Task goal |
Recast every entry below as a numbered list, dropping any blank lines.

Start of Given records

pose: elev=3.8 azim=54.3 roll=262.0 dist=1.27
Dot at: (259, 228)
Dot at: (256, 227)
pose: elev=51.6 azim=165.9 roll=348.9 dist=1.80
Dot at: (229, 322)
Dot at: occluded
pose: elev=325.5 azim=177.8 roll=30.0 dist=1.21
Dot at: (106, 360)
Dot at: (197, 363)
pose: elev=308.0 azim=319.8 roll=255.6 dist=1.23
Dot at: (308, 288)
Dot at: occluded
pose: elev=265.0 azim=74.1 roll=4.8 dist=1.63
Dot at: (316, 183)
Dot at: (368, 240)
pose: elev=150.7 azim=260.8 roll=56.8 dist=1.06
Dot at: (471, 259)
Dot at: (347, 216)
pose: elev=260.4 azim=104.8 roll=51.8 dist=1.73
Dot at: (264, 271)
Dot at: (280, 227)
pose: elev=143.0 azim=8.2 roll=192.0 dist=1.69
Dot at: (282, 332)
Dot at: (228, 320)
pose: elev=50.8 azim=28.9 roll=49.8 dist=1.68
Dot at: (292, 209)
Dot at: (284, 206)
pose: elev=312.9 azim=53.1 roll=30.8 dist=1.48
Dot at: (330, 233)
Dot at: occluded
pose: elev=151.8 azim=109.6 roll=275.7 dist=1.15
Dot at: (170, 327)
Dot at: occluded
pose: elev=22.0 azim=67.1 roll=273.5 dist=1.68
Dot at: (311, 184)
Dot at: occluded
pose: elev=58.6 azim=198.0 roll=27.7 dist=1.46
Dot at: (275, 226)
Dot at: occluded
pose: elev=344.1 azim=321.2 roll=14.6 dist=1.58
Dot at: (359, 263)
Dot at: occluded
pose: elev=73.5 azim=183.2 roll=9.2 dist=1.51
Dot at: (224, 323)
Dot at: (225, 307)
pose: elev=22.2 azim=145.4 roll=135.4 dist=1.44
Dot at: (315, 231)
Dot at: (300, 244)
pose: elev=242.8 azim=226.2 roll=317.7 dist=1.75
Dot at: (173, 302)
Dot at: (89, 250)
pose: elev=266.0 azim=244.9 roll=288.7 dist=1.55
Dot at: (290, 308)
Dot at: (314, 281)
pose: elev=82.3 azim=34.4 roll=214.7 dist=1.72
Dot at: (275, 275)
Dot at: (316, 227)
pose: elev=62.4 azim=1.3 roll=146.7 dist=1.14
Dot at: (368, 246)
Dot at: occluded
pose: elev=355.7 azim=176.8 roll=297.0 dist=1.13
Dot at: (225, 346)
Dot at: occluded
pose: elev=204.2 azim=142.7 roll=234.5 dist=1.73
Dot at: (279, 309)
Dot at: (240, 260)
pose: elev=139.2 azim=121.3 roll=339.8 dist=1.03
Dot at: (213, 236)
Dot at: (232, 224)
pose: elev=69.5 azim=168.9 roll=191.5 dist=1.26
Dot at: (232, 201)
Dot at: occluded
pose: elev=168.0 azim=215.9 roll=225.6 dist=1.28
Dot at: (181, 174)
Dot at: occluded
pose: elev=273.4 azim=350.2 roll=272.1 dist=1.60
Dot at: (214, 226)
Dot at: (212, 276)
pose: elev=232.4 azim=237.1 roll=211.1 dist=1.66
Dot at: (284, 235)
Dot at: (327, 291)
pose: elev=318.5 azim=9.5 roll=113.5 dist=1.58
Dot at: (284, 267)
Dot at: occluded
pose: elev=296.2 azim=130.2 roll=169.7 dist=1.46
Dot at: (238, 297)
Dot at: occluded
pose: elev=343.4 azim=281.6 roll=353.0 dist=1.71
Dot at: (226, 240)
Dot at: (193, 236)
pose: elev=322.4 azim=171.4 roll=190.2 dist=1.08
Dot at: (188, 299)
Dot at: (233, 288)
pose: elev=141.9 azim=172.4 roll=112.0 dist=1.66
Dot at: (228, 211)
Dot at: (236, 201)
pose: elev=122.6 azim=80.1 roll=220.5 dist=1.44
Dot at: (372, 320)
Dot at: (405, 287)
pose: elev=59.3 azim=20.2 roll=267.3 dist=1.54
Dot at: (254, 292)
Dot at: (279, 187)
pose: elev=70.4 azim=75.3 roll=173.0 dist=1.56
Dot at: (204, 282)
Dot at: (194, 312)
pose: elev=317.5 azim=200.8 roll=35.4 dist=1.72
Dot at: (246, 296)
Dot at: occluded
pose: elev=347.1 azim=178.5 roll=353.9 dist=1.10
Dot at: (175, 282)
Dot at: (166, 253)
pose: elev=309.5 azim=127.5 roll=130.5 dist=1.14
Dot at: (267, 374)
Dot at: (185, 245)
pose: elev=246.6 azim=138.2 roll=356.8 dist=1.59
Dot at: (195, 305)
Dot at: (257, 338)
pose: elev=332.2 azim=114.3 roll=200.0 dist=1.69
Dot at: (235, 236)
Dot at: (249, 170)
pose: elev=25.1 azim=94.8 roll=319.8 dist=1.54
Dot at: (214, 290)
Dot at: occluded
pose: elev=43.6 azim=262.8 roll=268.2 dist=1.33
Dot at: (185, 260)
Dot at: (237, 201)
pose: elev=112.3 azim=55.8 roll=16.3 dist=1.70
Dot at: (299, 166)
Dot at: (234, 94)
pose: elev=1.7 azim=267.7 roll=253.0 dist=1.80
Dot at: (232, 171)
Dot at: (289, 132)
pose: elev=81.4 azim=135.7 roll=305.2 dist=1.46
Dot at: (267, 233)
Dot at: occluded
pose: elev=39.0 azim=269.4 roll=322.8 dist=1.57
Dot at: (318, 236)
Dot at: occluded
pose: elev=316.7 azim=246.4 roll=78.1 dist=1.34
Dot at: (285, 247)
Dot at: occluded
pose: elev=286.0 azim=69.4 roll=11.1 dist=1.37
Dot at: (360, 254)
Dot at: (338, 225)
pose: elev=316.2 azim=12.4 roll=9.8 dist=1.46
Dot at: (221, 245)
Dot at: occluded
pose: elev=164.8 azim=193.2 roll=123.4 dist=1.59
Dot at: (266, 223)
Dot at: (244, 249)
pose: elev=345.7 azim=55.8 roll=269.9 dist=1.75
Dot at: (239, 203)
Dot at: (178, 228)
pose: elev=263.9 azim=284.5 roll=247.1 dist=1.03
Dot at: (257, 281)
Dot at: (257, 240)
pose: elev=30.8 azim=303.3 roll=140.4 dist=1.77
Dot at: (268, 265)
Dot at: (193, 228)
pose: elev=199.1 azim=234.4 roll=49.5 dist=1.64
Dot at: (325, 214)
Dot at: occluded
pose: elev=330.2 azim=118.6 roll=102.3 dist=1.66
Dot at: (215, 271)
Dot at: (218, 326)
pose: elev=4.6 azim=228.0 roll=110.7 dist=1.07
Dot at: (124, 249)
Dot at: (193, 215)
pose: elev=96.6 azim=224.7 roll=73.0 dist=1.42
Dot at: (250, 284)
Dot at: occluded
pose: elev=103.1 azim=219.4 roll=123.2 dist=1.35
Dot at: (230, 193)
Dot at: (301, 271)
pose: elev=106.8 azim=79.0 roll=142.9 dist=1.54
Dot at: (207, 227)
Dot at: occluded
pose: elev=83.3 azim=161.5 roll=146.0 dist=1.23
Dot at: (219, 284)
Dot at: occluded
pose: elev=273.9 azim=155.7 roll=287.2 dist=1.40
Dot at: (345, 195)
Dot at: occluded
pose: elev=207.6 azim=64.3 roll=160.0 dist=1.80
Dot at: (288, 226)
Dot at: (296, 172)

End of Given records

Solved problem |
1. pose: elev=3.8 azim=54.3 roll=262.0 dist=1.27
2. Dot at: (259, 228)
3. Dot at: (256, 227)
4. pose: elev=51.6 azim=165.9 roll=348.9 dist=1.80
5. Dot at: (229, 322)
6. Dot at: occluded
7. pose: elev=325.5 azim=177.8 roll=30.0 dist=1.21
8. Dot at: (106, 360)
9. Dot at: (197, 363)
10. pose: elev=308.0 azim=319.8 roll=255.6 dist=1.23
11. Dot at: (308, 288)
12. Dot at: occluded
13. pose: elev=265.0 azim=74.1 roll=4.8 dist=1.63
14. Dot at: (316, 183)
15. Dot at: (368, 240)
16. pose: elev=150.7 azim=260.8 roll=56.8 dist=1.06
17. Dot at: (471, 259)
18. Dot at: (347, 216)
19. pose: elev=260.4 azim=104.8 roll=51.8 dist=1.73
20. Dot at: (264, 271)
21. Dot at: (280, 227)
22. pose: elev=143.0 azim=8.2 roll=192.0 dist=1.69
23. Dot at: (282, 332)
24. Dot at: (228, 320)
25. pose: elev=50.8 azim=28.9 roll=49.8 dist=1.68
26. Dot at: (292, 209)
27. Dot at: (284, 206)
28. pose: elev=312.9 azim=53.1 roll=30.8 dist=1.48
29. Dot at: (330, 233)
30. Dot at: occluded
31. pose: elev=151.8 azim=109.6 roll=275.7 dist=1.15
32. Dot at: (170, 327)
33. Dot at: occluded
34. pose: elev=22.0 azim=67.1 roll=273.5 dist=1.68
35. Dot at: (311, 184)
36. Dot at: occluded
37. pose: elev=58.6 azim=198.0 roll=27.7 dist=1.46
38. Dot at: (275, 226)
39. Dot at: occluded
40. pose: elev=344.1 azim=321.2 roll=14.6 dist=1.58
41. Dot at: (359, 263)
42. Dot at: occluded
43. pose: elev=73.5 azim=183.2 roll=9.2 dist=1.51
44. Dot at: (224, 323)
45. Dot at: (225, 307)
46. pose: elev=22.2 azim=145.4 roll=135.4 dist=1.44
47. Dot at: (315, 231)
48. Dot at: (300, 244)
49. pose: elev=242.8 azim=226.2 roll=317.7 dist=1.75
50. Dot at: (173, 302)
51. Dot at: (89, 250)
52. pose: elev=266.0 azim=244.9 roll=288.7 dist=1.55
53. Dot at: (290, 308)
54. Dot at: (314, 281)
55. pose: elev=82.3 azim=34.4 roll=214.7 dist=1.72
56. Dot at: (275, 275)
57. Dot at: (316, 227)
58. pose: elev=62.4 azim=1.3 roll=146.7 dist=1.14
59. Dot at: (368, 246)
60. Dot at: occluded
61. pose: elev=355.7 azim=176.8 roll=297.0 dist=1.13
62. Dot at: (225, 346)
63. Dot at: occluded
64. pose: elev=204.2 azim=142.7 roll=234.5 dist=1.73
65. Dot at: (279, 309)
66. Dot at: (240, 260)
67. pose: elev=139.2 azim=121.3 roll=339.8 dist=1.03
68. Dot at: (213, 236)
69. Dot at: (232, 224)
70. pose: elev=69.5 azim=168.9 roll=191.5 dist=1.26
71. Dot at: (232, 201)
72. Dot at: occluded
73. pose: elev=168.0 azim=215.9 roll=225.6 dist=1.28
74. Dot at: (181, 174)
75. Dot at: occluded
76. pose: elev=273.4 azim=350.2 roll=272.1 dist=1.60
77. Dot at: (214, 226)
78. Dot at: (212, 276)
79. pose: elev=232.4 azim=237.1 roll=211.1 dist=1.66
80. Dot at: (284, 235)
81. Dot at: (327, 291)
82. pose: elev=318.5 azim=9.5 roll=113.5 dist=1.58
83. Dot at: (284, 267)
84. Dot at: occluded
85. pose: elev=296.2 azim=130.2 roll=169.7 dist=1.46
86. Dot at: (238, 297)
87. Dot at: occluded
88. pose: elev=343.4 azim=281.6 roll=353.0 dist=1.71
89. Dot at: (226, 240)
90. Dot at: (193, 236)
91. pose: elev=322.4 azim=171.4 roll=190.2 dist=1.08
92. Dot at: (188, 299)
93. Dot at: (233, 288)
94. pose: elev=141.9 azim=172.4 roll=112.0 dist=1.66
95. Dot at: (228, 211)
96. Dot at: (236, 201)
97. pose: elev=122.6 azim=80.1 roll=220.5 dist=1.44
98. Dot at: (372, 320)
99. Dot at: (405, 287)
100. pose: elev=59.3 azim=20.2 roll=267.3 dist=1.54
101. Dot at: (254, 292)
102. Dot at: (279, 187)
103. pose: elev=70.4 azim=75.3 roll=173.0 dist=1.56
104. Dot at: (204, 282)
105. Dot at: (194, 312)
106. pose: elev=317.5 azim=200.8 roll=35.4 dist=1.72
107. Dot at: (246, 296)
108. Dot at: occluded
109. pose: elev=347.1 azim=178.5 roll=353.9 dist=1.10
110. Dot at: (175, 282)
111. Dot at: (166, 253)
112. pose: elev=309.5 azim=127.5 roll=130.5 dist=1.14
113. Dot at: (267, 374)
114. Dot at: (185, 245)
115. pose: elev=246.6 azim=138.2 roll=356.8 dist=1.59
116. Dot at: (195, 305)
117. Dot at: (257, 338)
118. pose: elev=332.2 azim=114.3 roll=200.0 dist=1.69
119. Dot at: (235, 236)
120. Dot at: (249, 170)
121. pose: elev=25.1 azim=94.8 roll=319.8 dist=1.54
122. Dot at: (214, 290)
123. Dot at: occluded
124. pose: elev=43.6 azim=262.8 roll=268.2 dist=1.33
125. Dot at: (185, 260)
126. Dot at: (237, 201)
127. pose: elev=112.3 azim=55.8 roll=16.3 dist=1.70
128. Dot at: (299, 166)
129. Dot at: (234, 94)
130. pose: elev=1.7 azim=267.7 roll=253.0 dist=1.80
131. Dot at: (232, 171)
132. Dot at: (289, 132)
133. pose: elev=81.4 azim=135.7 roll=305.2 dist=1.46
134. Dot at: (267, 233)
135. Dot at: occluded
136. pose: elev=39.0 azim=269.4 roll=322.8 dist=1.57
137. Dot at: (318, 236)
138. Dot at: occluded
139. pose: elev=316.7 azim=246.4 roll=78.1 dist=1.34
140. Dot at: (285, 247)
141. Dot at: occluded
142. pose: elev=286.0 azim=69.4 roll=11.1 dist=1.37
143. Dot at: (360, 254)
144. Dot at: (338, 225)
145. pose: elev=316.2 azim=12.4 roll=9.8 dist=1.46
146. Dot at: (221, 245)
147. Dot at: occluded
148. pose: elev=164.8 azim=193.2 roll=123.4 dist=1.59
149. Dot at: (266, 223)
150. Dot at: (244, 249)
151. pose: elev=345.7 azim=55.8 roll=269.9 dist=1.75
152. Dot at: (239, 203)
153. Dot at: (178, 228)
154. pose: elev=263.9 azim=284.5 roll=247.1 dist=1.03
155. Dot at: (257, 281)
156. Dot at: (257, 240)
157. pose: elev=30.8 azim=303.3 roll=140.4 dist=1.77
158. Dot at: (268, 265)
159. Dot at: (193, 228)
160. pose: elev=199.1 azim=234.4 roll=49.5 dist=1.64
161. Dot at: (325, 214)
162. Dot at: occluded
163. pose: elev=330.2 azim=118.6 roll=102.3 dist=1.66
164. Dot at: (215, 271)
165. Dot at: (218, 326)
166. pose: elev=4.6 azim=228.0 roll=110.7 dist=1.07
167. Dot at: (124, 249)
168. Dot at: (193, 215)
169. pose: elev=96.6 azim=224.7 roll=73.0 dist=1.42
170. Dot at: (250, 284)
171. Dot at: occluded
172. pose: elev=103.1 azim=219.4 roll=123.2 dist=1.35
173. Dot at: (230, 193)
174. Dot at: (301, 271)
175. pose: elev=106.8 azim=79.0 roll=142.9 dist=1.54
176. Dot at: (207, 227)
177. Dot at: occluded
178. pose: elev=83.3 azim=161.5 roll=146.0 dist=1.23
179. Dot at: (219, 284)
180. Dot at: occluded
181. pose: elev=273.9 azim=155.7 roll=287.2 dist=1.40
182. Dot at: (345, 195)
183. Dot at: occluded
184. pose: elev=207.6 azim=64.3 roll=160.0 dist=1.80
185. Dot at: (288, 226)
186. Dot at: (296, 172)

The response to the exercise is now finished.